As for the lady going to call the cops, like others have said she needs mind her own buisness. There is a fine line between abuse and discipline and while she may have had your son's safety in mind she has to understand that you're his father and you're allowed to discipline your son as you chose as long as it's within scope of the law.

  • Super User
Posted

I'm pretty sure I kept at least one yard stick manufacturer in business as kid as many as got broke on my behind. Thing is, the taste of soap left a far more lasting impression.

So here's the question, between yard sticks, belts and willow switches, which is most effective?

my mother used a push/pull stick from the boy scouts that was after the paddle ball paddles had no lingering affect. once she didn't have her stick and used my grandmothers cane, and broke it.

my kids are lucky, I use my hand, I doubt I will ever use a stick but I do d**n sure make sure it gets its message across. after 3 wacks they look like little baboons with the red ****e$ running to their mommy.

Posted

I applaud you sir. I never got spanked, I didn't need to be spanked. But I think If more people spanked there kids, well kids wouldn't be the jack wagons they are today. I wish I could spank other people's kids.

Kudos on the old hag comeback.

I got spanked 4-6 I don't see anything wrong with it.
  • Super User
Posted

I have seen a lot of parents that do not hold their kids accountable for anything they do. The kids grow up thinking that they can do whatever they want when ever they want to, and they don't show respect to anyone.

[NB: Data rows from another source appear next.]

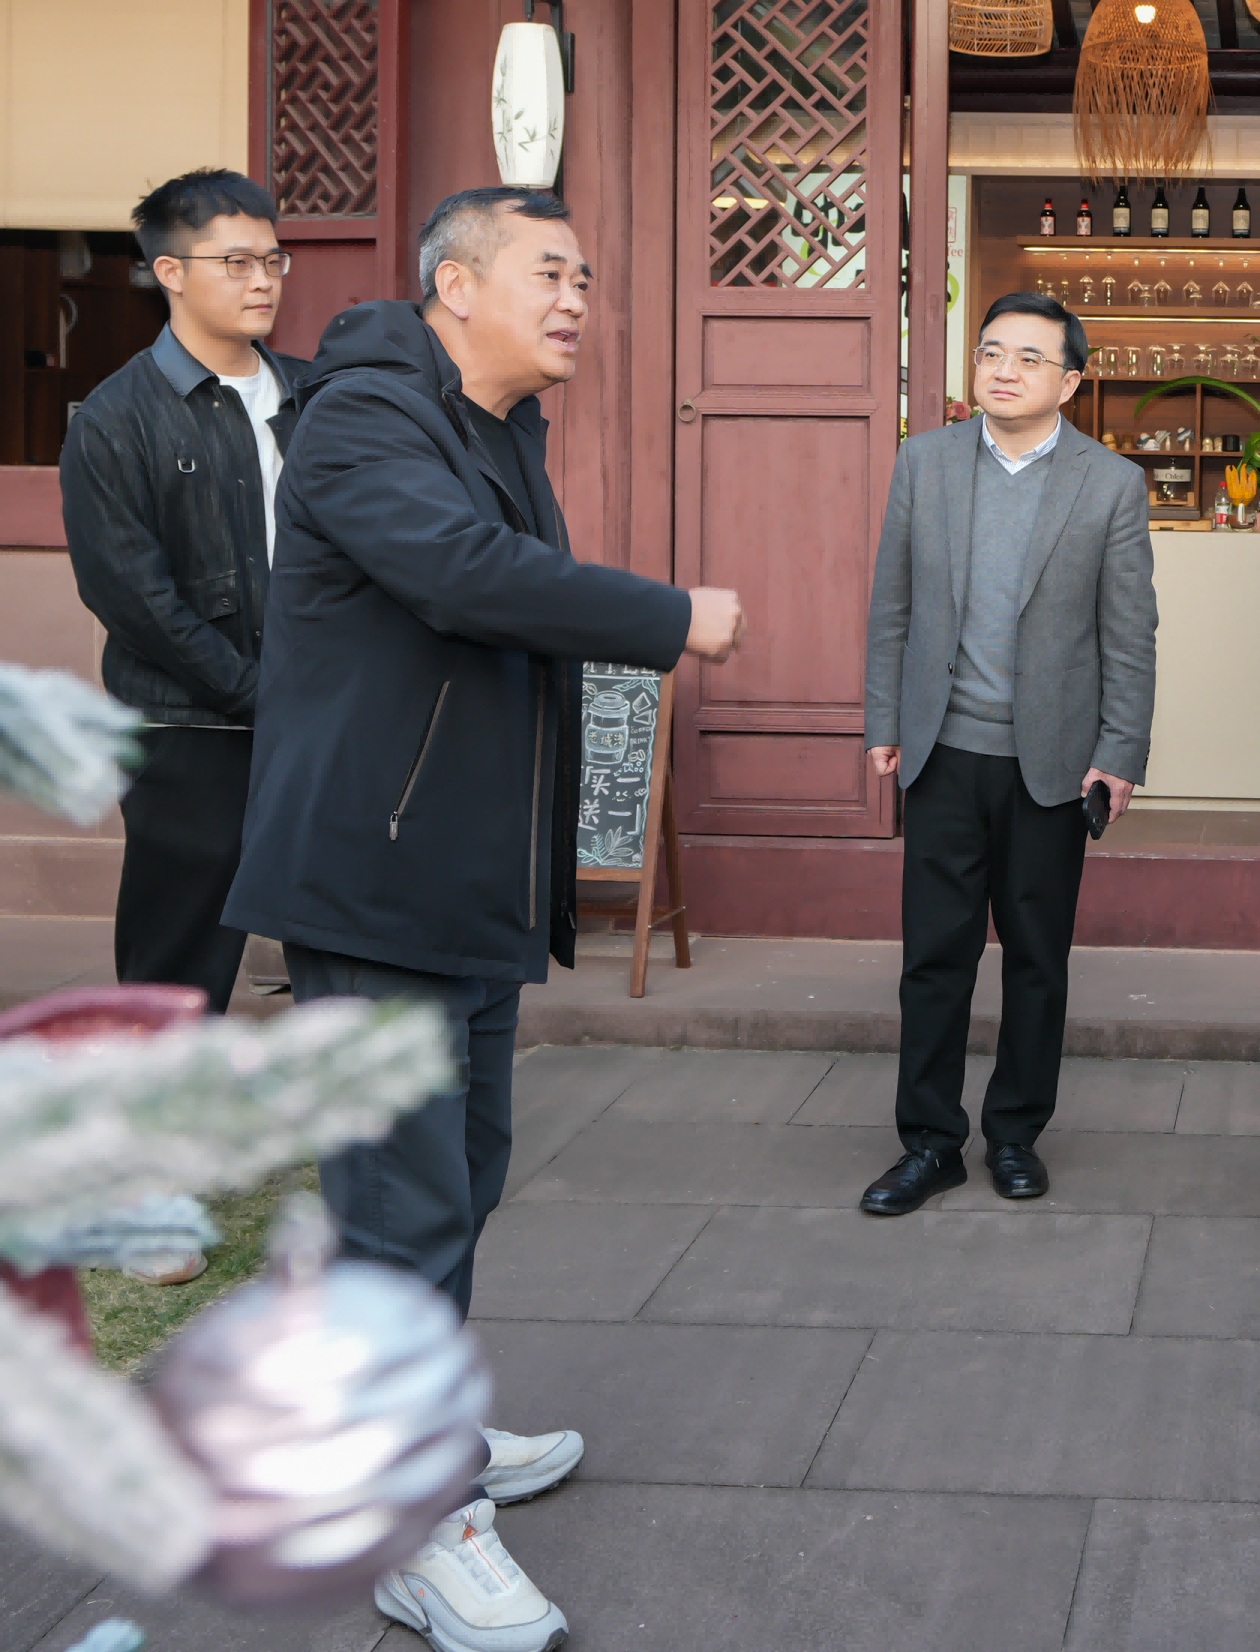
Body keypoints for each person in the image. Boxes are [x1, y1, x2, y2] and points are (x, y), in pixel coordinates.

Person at [225, 186, 748, 1652]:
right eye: (549, 273)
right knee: (400, 1205)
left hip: (463, 883)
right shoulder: (365, 414)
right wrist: (665, 616)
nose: (578, 298)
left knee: (457, 1180)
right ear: (456, 286)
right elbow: (462, 578)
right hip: (373, 882)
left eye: (585, 276)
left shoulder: (501, 425)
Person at [859, 290, 1156, 1215]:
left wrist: (1120, 750)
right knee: (933, 957)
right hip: (943, 751)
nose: (1004, 370)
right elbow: (892, 604)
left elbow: (1129, 633)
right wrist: (883, 719)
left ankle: (1016, 1133)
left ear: (1069, 381)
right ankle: (929, 1142)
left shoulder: (1109, 483)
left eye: (1030, 357)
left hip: (1051, 762)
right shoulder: (925, 461)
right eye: (992, 352)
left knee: (1036, 956)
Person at [59, 169, 306, 1027]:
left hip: (320, 715)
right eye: (236, 262)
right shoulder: (116, 418)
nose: (262, 280)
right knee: (178, 958)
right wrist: (254, 690)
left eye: (272, 259)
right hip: (188, 728)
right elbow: (131, 595)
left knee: (342, 937)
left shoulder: (317, 396)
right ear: (170, 271)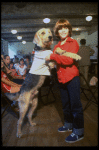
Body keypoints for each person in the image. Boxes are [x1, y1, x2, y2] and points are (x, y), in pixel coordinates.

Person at [45, 19, 84, 143]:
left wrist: (52, 56)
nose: (63, 30)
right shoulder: (56, 46)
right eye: (60, 28)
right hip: (61, 79)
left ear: (69, 29)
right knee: (66, 104)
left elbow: (68, 60)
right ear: (57, 31)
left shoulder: (73, 42)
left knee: (75, 106)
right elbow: (56, 61)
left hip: (72, 78)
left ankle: (79, 132)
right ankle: (68, 125)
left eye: (65, 28)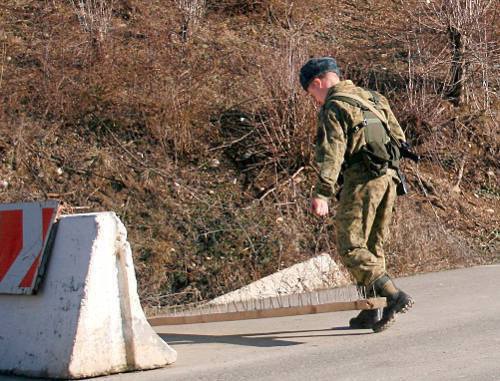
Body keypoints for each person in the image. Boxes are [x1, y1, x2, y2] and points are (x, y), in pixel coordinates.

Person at [299, 57, 414, 332]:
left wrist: (323, 193)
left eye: (311, 94)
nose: (314, 100)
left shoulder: (335, 106)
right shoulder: (373, 97)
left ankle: (393, 296)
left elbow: (332, 153)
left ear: (317, 83)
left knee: (350, 245)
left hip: (362, 179)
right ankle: (370, 309)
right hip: (389, 178)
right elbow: (399, 138)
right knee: (372, 246)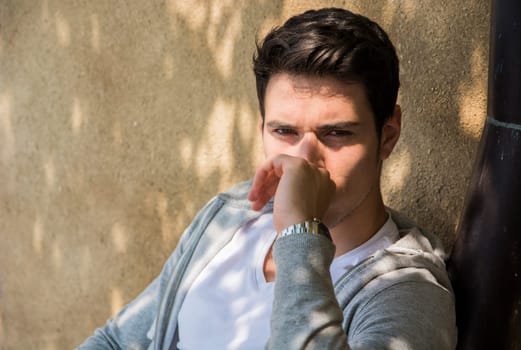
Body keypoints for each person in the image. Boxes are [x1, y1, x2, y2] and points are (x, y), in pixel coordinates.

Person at [78, 7, 456, 350]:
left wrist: (300, 233)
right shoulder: (229, 217)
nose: (305, 159)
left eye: (337, 133)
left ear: (387, 136)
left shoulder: (408, 294)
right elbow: (117, 340)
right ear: (262, 130)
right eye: (284, 132)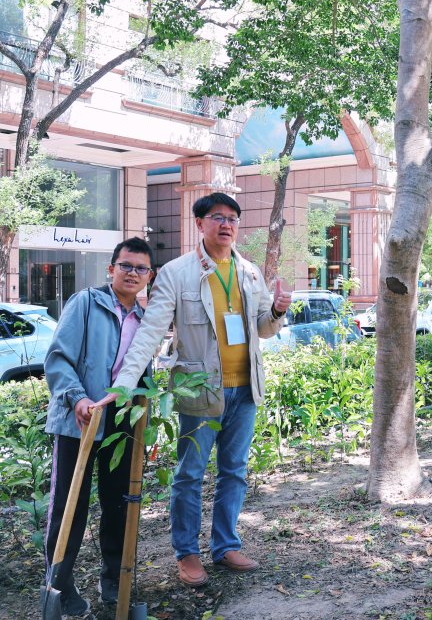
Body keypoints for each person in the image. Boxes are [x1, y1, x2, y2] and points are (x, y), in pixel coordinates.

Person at [109, 193, 291, 587]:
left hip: (245, 389)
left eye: (232, 219)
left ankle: (225, 545)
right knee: (190, 474)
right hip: (199, 390)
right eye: (217, 217)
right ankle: (187, 554)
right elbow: (150, 333)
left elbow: (262, 327)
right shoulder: (176, 273)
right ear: (199, 223)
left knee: (235, 472)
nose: (226, 225)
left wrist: (277, 310)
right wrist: (123, 386)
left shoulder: (250, 272)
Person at [42, 238, 155, 614]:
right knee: (69, 507)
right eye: (126, 265)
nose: (132, 273)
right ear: (111, 268)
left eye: (140, 268)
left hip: (122, 428)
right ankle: (59, 588)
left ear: (148, 276)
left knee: (119, 505)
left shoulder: (145, 320)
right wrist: (78, 398)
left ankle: (114, 582)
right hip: (80, 422)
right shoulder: (86, 303)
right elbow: (58, 359)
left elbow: (142, 377)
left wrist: (144, 423)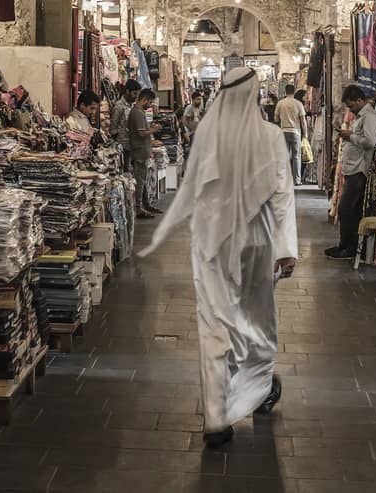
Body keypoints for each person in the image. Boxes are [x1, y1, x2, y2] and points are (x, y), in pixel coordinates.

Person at [144, 67, 298, 449]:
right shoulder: (270, 136)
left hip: (214, 244)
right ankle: (254, 390)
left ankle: (216, 417)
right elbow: (282, 194)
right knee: (257, 320)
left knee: (214, 324)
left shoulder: (207, 136)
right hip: (258, 242)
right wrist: (286, 249)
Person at [325, 84, 376, 261]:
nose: (350, 109)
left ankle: (348, 247)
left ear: (359, 100)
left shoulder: (369, 116)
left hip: (359, 170)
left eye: (351, 105)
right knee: (351, 210)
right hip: (353, 169)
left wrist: (350, 136)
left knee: (346, 209)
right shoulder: (360, 116)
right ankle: (347, 246)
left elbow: (370, 141)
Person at [127, 88, 161, 218]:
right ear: (145, 99)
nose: (150, 105)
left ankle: (145, 205)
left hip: (142, 150)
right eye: (150, 102)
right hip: (139, 151)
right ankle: (139, 208)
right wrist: (154, 129)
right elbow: (141, 133)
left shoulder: (139, 111)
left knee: (142, 180)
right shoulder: (137, 113)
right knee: (140, 181)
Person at [275, 83, 306, 185]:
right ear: (294, 92)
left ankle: (284, 179)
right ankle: (297, 179)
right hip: (296, 132)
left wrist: (282, 119)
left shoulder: (280, 103)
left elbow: (276, 118)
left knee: (284, 156)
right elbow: (303, 121)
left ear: (285, 92)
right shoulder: (298, 104)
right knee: (296, 156)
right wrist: (305, 134)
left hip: (284, 131)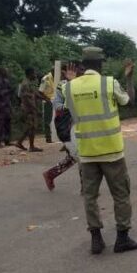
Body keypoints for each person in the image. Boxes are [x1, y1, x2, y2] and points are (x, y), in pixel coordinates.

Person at [65, 47, 137, 255]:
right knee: (121, 195)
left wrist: (71, 81)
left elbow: (69, 110)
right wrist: (129, 79)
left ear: (82, 65)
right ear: (100, 64)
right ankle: (122, 238)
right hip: (112, 151)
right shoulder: (109, 83)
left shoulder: (70, 87)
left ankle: (96, 240)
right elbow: (129, 102)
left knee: (90, 196)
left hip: (87, 153)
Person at [42, 63, 81, 191]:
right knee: (80, 156)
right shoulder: (62, 85)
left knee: (76, 156)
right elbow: (58, 106)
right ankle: (86, 187)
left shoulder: (83, 84)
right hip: (68, 127)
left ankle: (51, 174)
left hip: (78, 126)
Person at [16, 67, 47, 152]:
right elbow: (27, 99)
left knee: (30, 127)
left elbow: (35, 93)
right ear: (30, 74)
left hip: (29, 109)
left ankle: (21, 143)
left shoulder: (28, 83)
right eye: (34, 73)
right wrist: (36, 110)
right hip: (28, 109)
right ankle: (30, 146)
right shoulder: (25, 84)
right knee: (31, 127)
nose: (35, 75)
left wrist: (45, 98)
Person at [0, 67, 14, 147]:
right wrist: (8, 91)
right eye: (6, 72)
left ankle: (7, 140)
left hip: (7, 104)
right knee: (0, 123)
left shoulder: (6, 81)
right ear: (1, 72)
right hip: (0, 105)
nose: (7, 73)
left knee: (8, 122)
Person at [39, 67, 57, 143]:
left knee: (55, 120)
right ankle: (48, 137)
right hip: (48, 101)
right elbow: (40, 91)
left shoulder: (57, 78)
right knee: (48, 120)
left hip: (55, 101)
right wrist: (47, 99)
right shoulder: (46, 78)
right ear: (52, 71)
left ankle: (55, 136)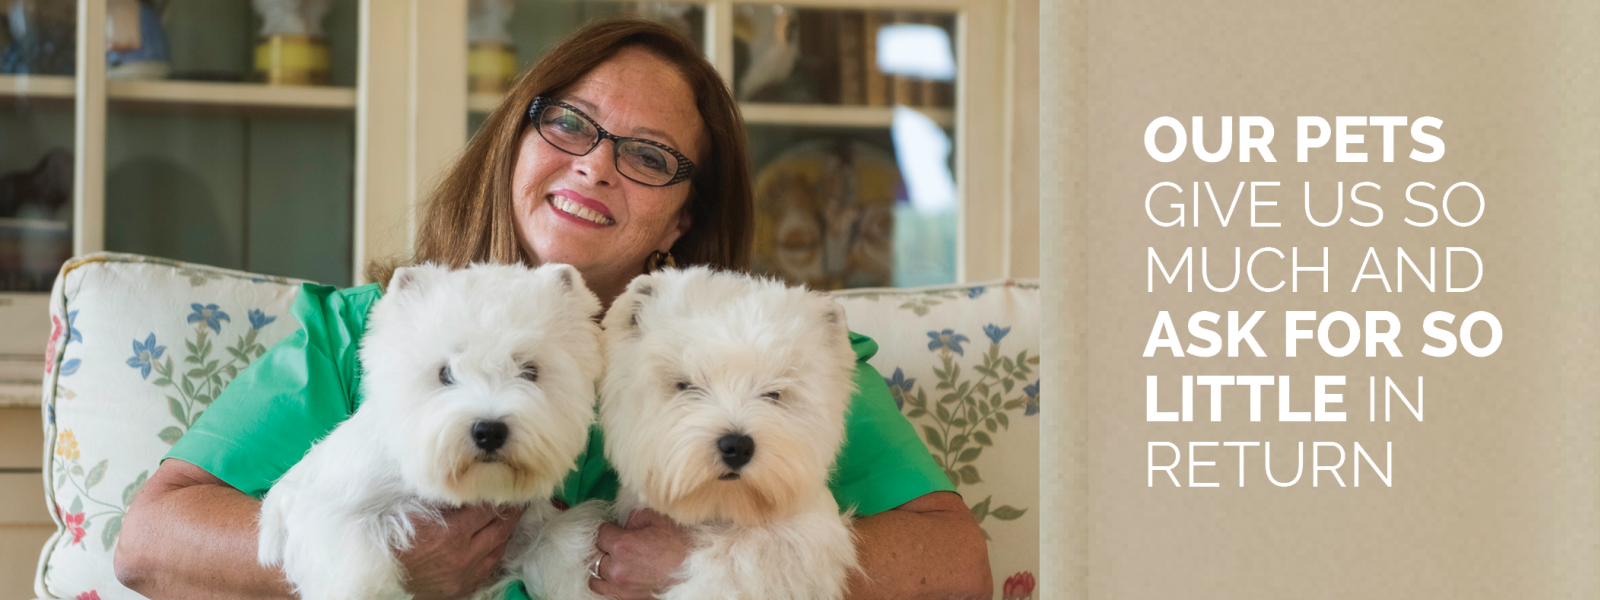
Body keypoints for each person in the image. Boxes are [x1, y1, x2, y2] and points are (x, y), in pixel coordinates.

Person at [115, 18, 991, 600]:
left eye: (648, 155)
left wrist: (714, 568)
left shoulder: (768, 349)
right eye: (569, 125)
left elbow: (957, 561)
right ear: (515, 138)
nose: (594, 167)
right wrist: (393, 563)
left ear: (683, 215)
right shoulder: (359, 333)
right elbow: (151, 537)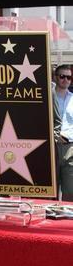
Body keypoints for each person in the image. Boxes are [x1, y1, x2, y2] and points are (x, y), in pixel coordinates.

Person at [54, 64, 73, 201]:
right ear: (56, 77)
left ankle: (67, 220)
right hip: (51, 147)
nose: (65, 80)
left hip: (70, 148)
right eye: (62, 76)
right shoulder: (47, 96)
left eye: (69, 77)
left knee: (70, 189)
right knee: (52, 188)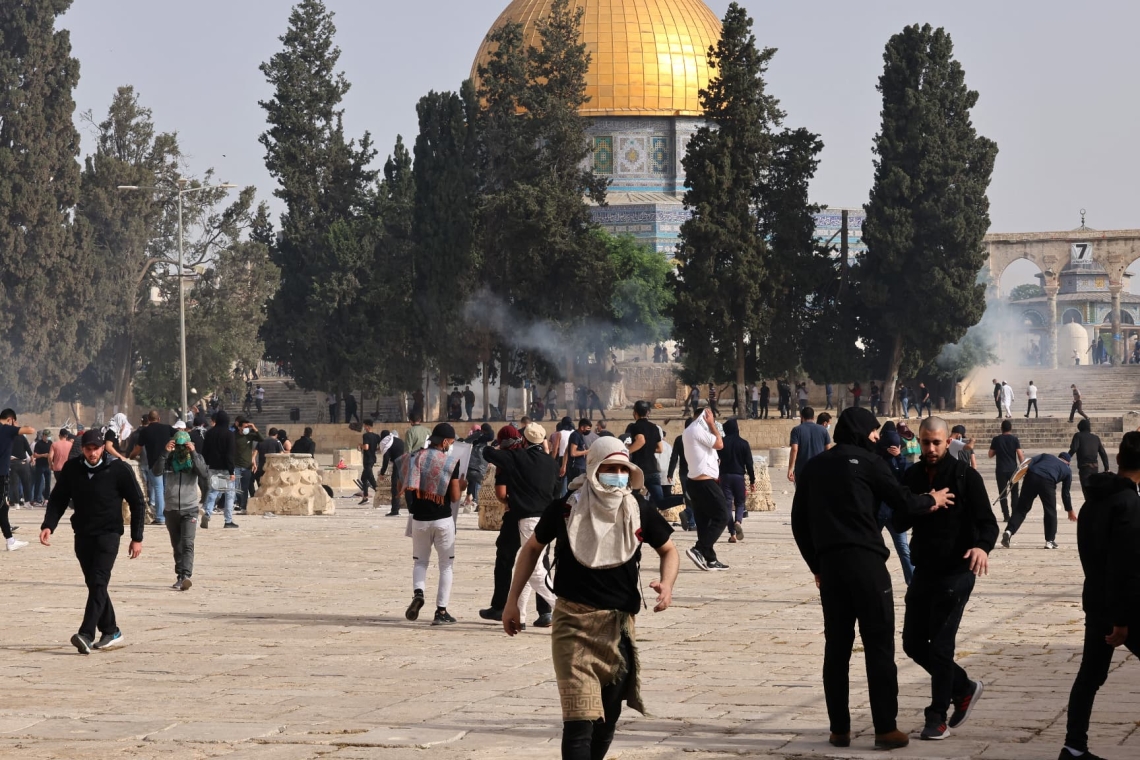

I got spanked and it taught me that actions had consequences.

I have only had to spank my oldest daughter once. When she was about 4 she wanted to watch something on tv that we thought was inappropriate. She got mad and threw the remote down into the basement. I gave her one swap and never had to give another one. I have never had to spank my youngest daughter. I can pretty much raise my voice and scare her.